Thursday, December 24, 2020

Changes I Would Like To See Happen In Incarceration by Ruth Utnage

I am a proponent of taking responsibility for your actions. You do something wrong, illegal or otherwise hurtful you should take responsibility. In the words of Albert Camus "...I note everyday that integrity has no need of rules." (The Myth of Sisyphus, pg. 49). This is why prisons are here. While I would like to see a world where prisons do not exist I would rather see a world where prisons have no need.

I read somewhere once that experts are experts because they can communicate the complexity of an issue they deal with simplicity. Prison is a complex issue because it involves multiple, often opposing stakeholder viewpoints. To communicate the complex nature of prison in terms that most stakeholders agree with I will say, people need to stop committing crime. It is that simple. But prison itself is a structure that does not promote that view point.

Prisons in the U.S. were built on the Quaker ideology that isolating a human being in a panoptic (Google it...) setting and making them work, follow a strict regiment, read the bible and talk not would "cure" their errant ways. Said simply, people commit crimes because they don't follow God, talk to much, and are lazy. Obviously the belief was to lock them up long enough to instill those values (for more on this subject see "Discipline and Punish" by Michel Foucault or "American Prison" by Shane Bauer). Today these values are not only outdated but, ineffective. If they were effective than it would have taken only a generation or two of this "corrective" action to "cure" the problem. If God and work was the answer it would have worked long ago.

The problem, in my opinion, is education and the unwillingness to adapt to emerging culture. I could rattle off a million little problems but I am going to assert that these two categories, being properly addressed, would change the entirety of incarceration to such a degree it would render the system nearly unnecessary for recidivism. We have uneducated and narrow-minded individuals exiting prison into the community with beliefs that don't hold water in modern civilization. It immediately misplaces them in the community as an odd-man-out and thus produces dereliction of mind forcing them to seek like-minded derelicts. Bad company corrupts good behavior.

Leaving prison with the mindset that you don't have to respect someone else's view of themselves creates a sense of superiority that few find palatable. Calling a transwoman he and him is a plain language example. When someone calls or refers to me as he/him I respect their right to spew that disgusting filth known as bigotry, hatred, or discrimination but that also means I have the right to not answer to it. After all, I am not a he/him, I am a woman and I honestly don't care who disagrees with it. I will say this though, if a hiring manager of any respectable company hears someone spewing such intolerance the hiring manager must first protect the company, which means the bigot and their intolerance will unlikely work their way into decent company, professionally or otherwise. It is but one example of the flat out refusal to adapt.
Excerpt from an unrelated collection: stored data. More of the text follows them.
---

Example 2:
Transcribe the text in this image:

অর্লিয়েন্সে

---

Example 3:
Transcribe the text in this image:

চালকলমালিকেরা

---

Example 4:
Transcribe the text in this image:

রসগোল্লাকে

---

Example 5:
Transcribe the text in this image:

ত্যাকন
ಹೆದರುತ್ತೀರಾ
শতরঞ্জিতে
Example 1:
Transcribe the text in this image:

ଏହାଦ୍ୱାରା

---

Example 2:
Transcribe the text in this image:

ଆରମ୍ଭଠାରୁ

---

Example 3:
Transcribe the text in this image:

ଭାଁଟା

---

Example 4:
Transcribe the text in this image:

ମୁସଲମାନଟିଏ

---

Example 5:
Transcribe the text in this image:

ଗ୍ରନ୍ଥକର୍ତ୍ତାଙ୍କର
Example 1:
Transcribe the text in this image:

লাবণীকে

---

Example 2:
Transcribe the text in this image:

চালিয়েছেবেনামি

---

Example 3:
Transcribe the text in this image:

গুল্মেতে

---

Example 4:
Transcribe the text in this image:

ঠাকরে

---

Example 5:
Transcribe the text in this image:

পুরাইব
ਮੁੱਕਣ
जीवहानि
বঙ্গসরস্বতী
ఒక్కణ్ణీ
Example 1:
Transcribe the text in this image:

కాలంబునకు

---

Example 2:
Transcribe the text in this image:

Have we not learned from nature that failure to adapt equates to death. As your environment changes so you must adapt. Prisoners adapt to prison life. That is the problem, the environment of prison, which is (sadly) created by humans using concepts designed hundreds of years ago. Recreate the environment to be adapted to, provide the intellectual and social structure to adapt to and the majority of incarcerated individuals will step inline with community held values. But when they are shown bigotry, literally watch it unfold as a community truth, then are released and practice such indecency publicly (as they were taught and allowed in prison) they find themselves isolated and around a narrow-minded social base, namely, those that will affirm their intolerant views. I shouldn't have to spell out for the reader that when you have a limited group of people to socialize with so to are your options. With limited options come narrower margins of success. With narrower margins for success come a higher likelihood of failure to comply with pro-social concepts. Because, after all, their "world" agrees with their intolerance, it is others who impede on them.
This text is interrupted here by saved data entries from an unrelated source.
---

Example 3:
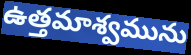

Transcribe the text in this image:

ఉత్తమాశ్వమును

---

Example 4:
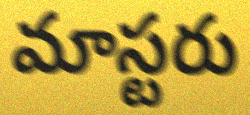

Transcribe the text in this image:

మాస్టరు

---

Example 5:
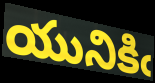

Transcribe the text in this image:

యునికిఁ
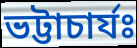
ভট্টাচাৰ্যঃ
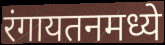
रंगायतनमध्ये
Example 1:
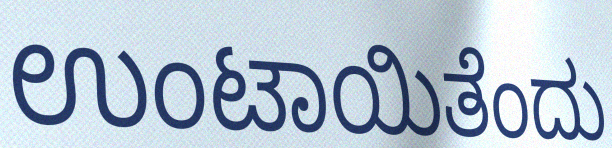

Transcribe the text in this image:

ಉಂಟಾಯಿತೆಂದು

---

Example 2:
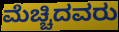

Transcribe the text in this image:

ಮೆಚ್ಚಿದವರು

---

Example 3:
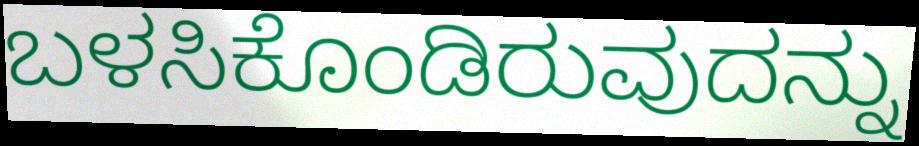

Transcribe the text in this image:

ಬಳಸಿಕೊಂಡಿರುವುದನ್ನು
Now by this point it is likely I have made some people angry and have lost others in this narrative. But understand, I care not what they think and do not value their misguided and uneducated approach to social acceptance, as if the world should digress for them. Yet, I am the entitled one (this I say sarcastically!). I will not convey my points too simplistically, yet I am not naive to the dullness of semi-academic writing. Thus I will provide a summation for the reader.

To change the prisoner, which is a product of the environment of prison (remember, adaptation), change the environment the prisoner must adapt to. Make education the cornerstone of rehabilitation instead of the privilege so that when prisoners read basic text, as written here, they can comprehend what they are reading and are better prepared to interact with an increasingly educated society. Lastly, if prisoners are to adapt to prisons expectations than perhaps those expectations should align with the communities, after all DOC is a governmental agency that is built by the community for the community. Contrary to popular belief, it is NOT impervious to criticism or fault. As so many prisoners and government workers have been forced to believe.

But then again, what do I know? I'm just a prison tranny, right? A he who feels entitled to be a she and wants the world to bend to me, right?